**PASSAGE SHOWN**
We’ll model lead, the same metal we’ve been interpolating since the IDW chapter, as a function of distance to the river. As before we work with logLead, the log of the concentration, because lead is right-skewed. Distance to the river has a correlation of about -0.68 with log lead, the strongest of any variable in meuse.grid2. Other candidates (elevation, slope, TWI, soil type, flooding frequency) either don’t add much once distance is in the model or are largely redundant with it. Simple and defensible. We’ll first do this naively with OLS alone, then add the kriging step to get RK.

Make data as `sf` and extract covariates

Make both objects into sf, then use st_join() with st_nearest_feature to pull river_dist_m from the nearest grid cell onto each sample point.

Code

meusePointsSf <- st_as_sf(meuse2, coords = c("x", "y"), crs = 28992)
meuseGridSf <- st_as_sf(meuse.grid2, coords = c("x", "y"), crs = 28992)

covarsSf <- meuseGridSf %>% select(river_dist_m)
meusePointsSf <- st_join(meusePointsSf, covarsSf, join = st_nearest_feature)

Distance to the river is right-skewed - a handful of points are far from the channel and most are close. Log-transforming it spreads out the short-distance end of the scale where most of the variation in lead happens. We make logLead here too.

Code

meusePointsSf <- meusePointsSf %>%
  mutate(logLead = log(lead), logDist = log(river_dist_m)) %>%
  drop_na(logLead)
meuseGridSf <- meuseGridSf %>%
  mutate(logDist = log(river_dist_m))

OLS

A simple OLS model: \(\log(\text{lead}) = \beta_0 + \beta_1 \log(\text{river\_dist}) + \varepsilon\).

Code

leadLm <- lm(logLead ~ logDist, data = meusePointsSf)
summary(leadLm)


Call:
lm(formula = logLead ~ logDist, data = meusePointsSf)

Residuals:
     Min       1Q   Median       3Q      Max 
-1.32972 -0.33860 -0.07144  0.30170  1.51605 

Coefficients:
            Estimate Std. Error t value Pr(>|t|)    
(Intercept)  7.80779    0.25454   30.67   <2e-16 ***
logDist     -0.54605    0.04523  -12.07   <2e-16 ***
---
Signif. codes:  0 '***' 0.001 '**' 0.01 '*' 0.05 '.' 0.1 ' ' 1

Residual standard error: 0.4893 on 162 degrees of freedom
Multiple R-squared:  0.4736,    Adjusted R-squared:  0.4704 
F-statistic: 145.8 on 1 and 162 DF,  p-value: < 2.2e-16

Distance to the river explains about half the variance in log lead. Now, after you learn about the pitfalls of using OLS with spatial data you’ll be appalled that I’m running this model without checking for autocorrelation in the residuals. But suppress your horror for now, because all we want to do here is show what a purely regression-based prediction surface looks like before we improve on it.

Code

meuseGridSf$leadHat <- predict(leadLm, newdata = meuseGridSf)

# same sf2Rast function from the IDW notes, write it once, use it everywhere
sf2Rast <- function(sfObject, variable2get = 1) {
  tmp <- sfObject[, variable2get] %>% st_drop_geometry()
  dfObject <- data.frame(st_coordinates(sfObject), z = tmp)
  rastObject <- rast(dfObject, crs = crs(sfObject))
  return(rastObject)
}

meuseGridRast <- sf2Rast(meuseGridSf, variable2get = "leadHat")
ggplot() +
  geom_spatraster(
    data = meuseGridRast,
    mapping = aes(fill = leadHat)

**MATERIAL FOR THIS TASK**
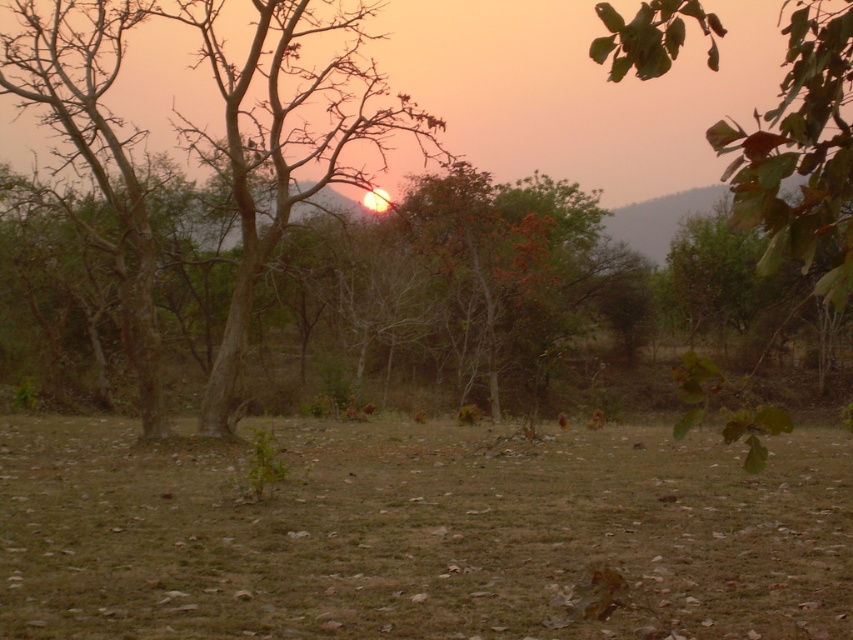
Question: In this image, where is brown grass at center located relative to brown/dry wood tree at center?

Choices:
 (A) below
 (B) above

Answer: (A)

Question: Among these points, which one is farthest from the camera?

Choices:
 (A) (751, 211)
 (B) (329, 563)

Answer: (B)

Question: Among these objects, which one is nearest to the camera?

Choices:
 (A) brown/dry wood tree at center
 (B) brown grass at center

Answer: (A)

Question: Is the position of brown grass at center less distant than that of brown/dry wood tree at center?

Choices:
 (A) no
 (B) yes

Answer: (A)

Question: Is brown grass at center positioned behind brown/dry wood tree at center?

Choices:
 (A) no
 (B) yes

Answer: (B)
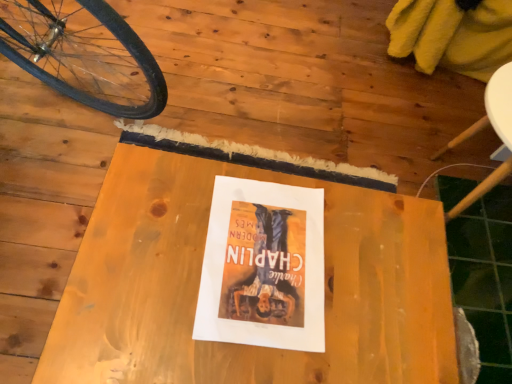
You are a GUI agent. You are given a task and a screenshot of the screen. Output one action in this format:
    pyautogui.click(x=<x>, y=<y>)
    Task: Click on the free space below white paper at center (from a real-world perspective)
    
    Given the screenshot: What is the action you would take?
    pyautogui.click(x=259, y=259)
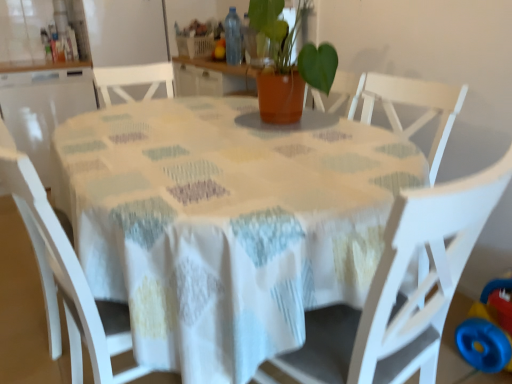
Question: Is transparent plastic bottle at center bigger or smaller than white matte chair at left, acting as the first chair starting from the left?

Choices:
 (A) small
 (B) big

Answer: (A)

Question: Looking at their shapes, would you say transparent plastic bottle at center is wider or thinner than white matte chair at left, the second chair viewed from the right?

Choices:
 (A) thin
 (B) wide

Answer: (A)

Question: Considering the real-world distances, which object is closest to the white wood chair at center, which is the 2th chair from left to right?

Choices:
 (A) terracotta pot at center
 (B) transparent plastic bottle at center
 (C) blue plastic toy at lower right
 (D) white matte chair at left, acting as the first chair starting from the left
 (E) white fabric table at center

Answer: (E)

Question: Which of these objects is positioned closest to the blue plastic toy at lower right?

Choices:
 (A) white fabric table at center
 (B) terracotta pot at center
 (C) white matte chair at left, the second chair viewed from the right
 (D) white wood chair at center, the first chair when ordered from right to left
 (E) transparent plastic bottle at center

Answer: (D)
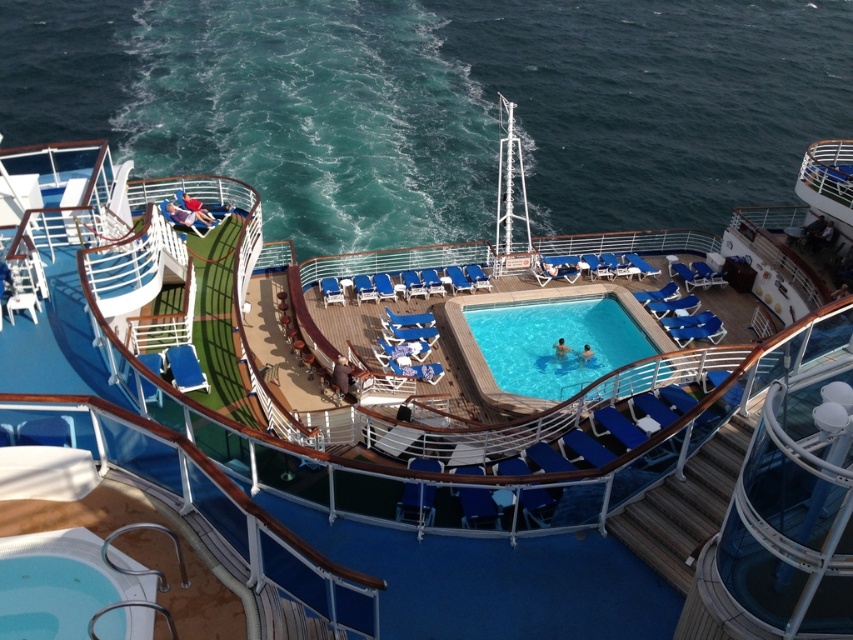
Describe the element at coordinates (440, 104) in the screenshot. I see `clear blue water at upper center` at that location.

Can you confirm if clear blue water at upper center is taller than clear blue water at center?

Yes.

Find the location of a particular element. clear blue water at upper center is located at coordinates (440, 104).

The height and width of the screenshot is (640, 853). I want to click on clear blue water at upper center, so click(440, 104).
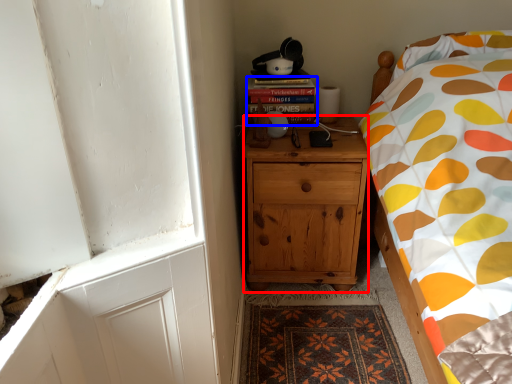
Question: Which object appears closest to the camera in this image, cabinetry (highlighted by a red box) or book (highlighted by a blue box)?

Choices:
 (A) cabinetry
 (B) book

Answer: (A)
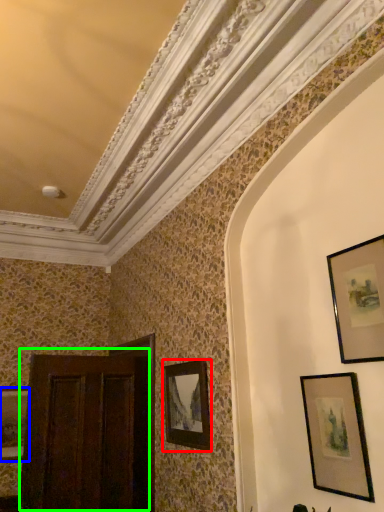
Question: Considering the real-world distances, which object is closest to picture frame (highlighted by a red box)? picture frame (highlighted by a blue box) or door (highlighted by a green box).

Choices:
 (A) picture frame
 (B) door

Answer: (B)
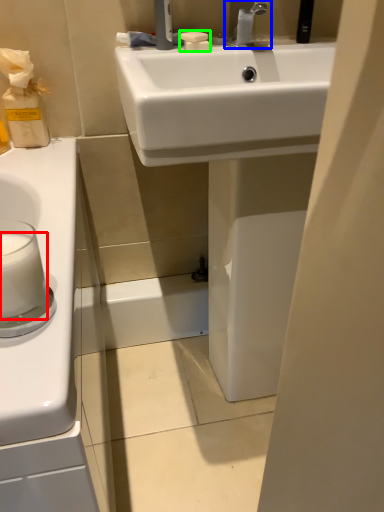
Question: Which object is the farthest from milk (highlighted by a red box)? Choose among these: tap (highlighted by a blue box) or soap (highlighted by a green box).

Choices:
 (A) tap
 (B) soap

Answer: (A)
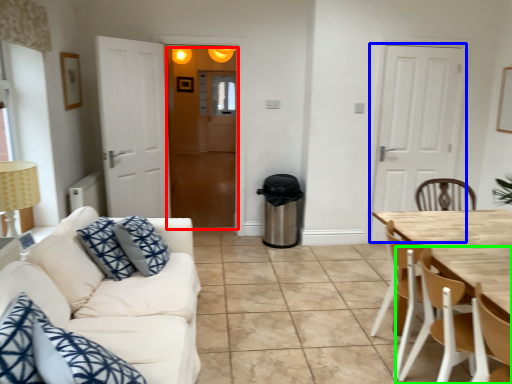
Question: Based on their relative distances, which object is nearer to glass door (highlighted by a red box)? Choose from door (highlighted by a blue box) and chair (highlighted by a green box).

Choices:
 (A) door
 (B) chair

Answer: (A)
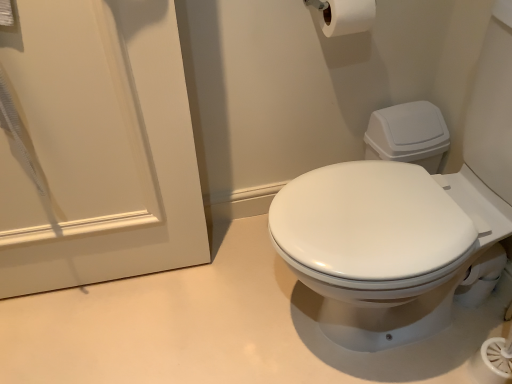
Question: Is white matte toilet paper at upper center bigger or smaller than white matte door at upper left?

Choices:
 (A) small
 (B) big

Answer: (A)

Question: In terms of height, does white matte toilet paper at upper center look taller or shorter compared to white matte door at upper left?

Choices:
 (A) tall
 (B) short

Answer: (B)

Question: From the image's perspective, relative to white matte door at upper left, is white matte toilet paper at upper center above or below?

Choices:
 (A) above
 (B) below

Answer: (A)

Question: From the image's perspective, is white matte door at upper left above or below white matte toilet paper at upper center?

Choices:
 (A) above
 (B) below

Answer: (B)

Question: From a real-world perspective, relative to white matte toilet paper at upper center, is white matte door at upper left vertically above or below?

Choices:
 (A) below
 (B) above

Answer: (A)

Question: Is white matte door at upper left wider or thinner than white matte toilet paper at upper center?

Choices:
 (A) thin
 (B) wide

Answer: (A)

Question: Considering their positions, is white matte door at upper left located in front of or behind white matte toilet paper at upper center?

Choices:
 (A) front
 (B) behind

Answer: (A)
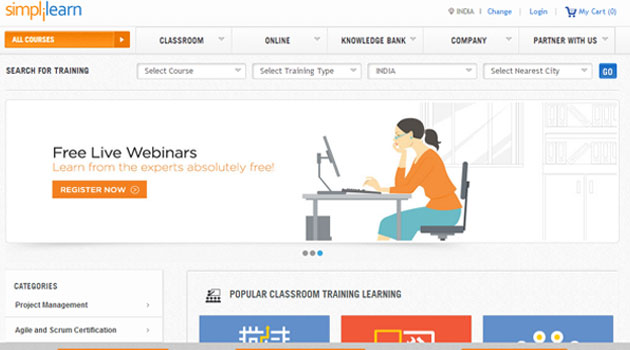
Find the location of a particular element. Image resolution: width=630 pixels, height=350 pixels. computer is located at coordinates (331, 157).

**TASK INSTRUCTIONS**
1 – Transcribe the lead-modeling walkthrough, starting with "meuseGridSf <- st_as_sf(meuse.grid2, coords" and going on through "drop_na(logLead)".
2 – Repeat word for word the lines of the listing, starting with the line with "Question: Among these points, which" and going on through the line with "(B) brown grass at center".

**PER-TASK ANSWERS**
1 –
meuseGridSf <- st_as_sf(meuse.grid2, coords = c("x", "y"), crs = 28992)

covarsSf <- meuseGridSf %>% select(river_dist_m)
meusePointsSf <- st_join(meusePointsSf, covarsSf, join = st_nearest_feature)

Distance to the river is right-skewed - a handful of points are far from the channel and most are close. Log-transforming it spreads out the short-distance end of the scale where most of the variation in lead happens. We make logLead here too.

Code

meusePointsSf <- meusePointsSf %>%
  mutate(logLead = log(lead), logDist = log(river_dist_m)) %>%
  drop_na(logLead)

2 –
Question: Among these points, which one is farthest from the camera?

Choices:
 (A) (751, 211)
 (B) (329, 563)

Answer: (B)

Question: Among these objects, which one is nearest to the camera?

Choices:
 (A) brown/dry wood tree at center
 (B) brown grass at center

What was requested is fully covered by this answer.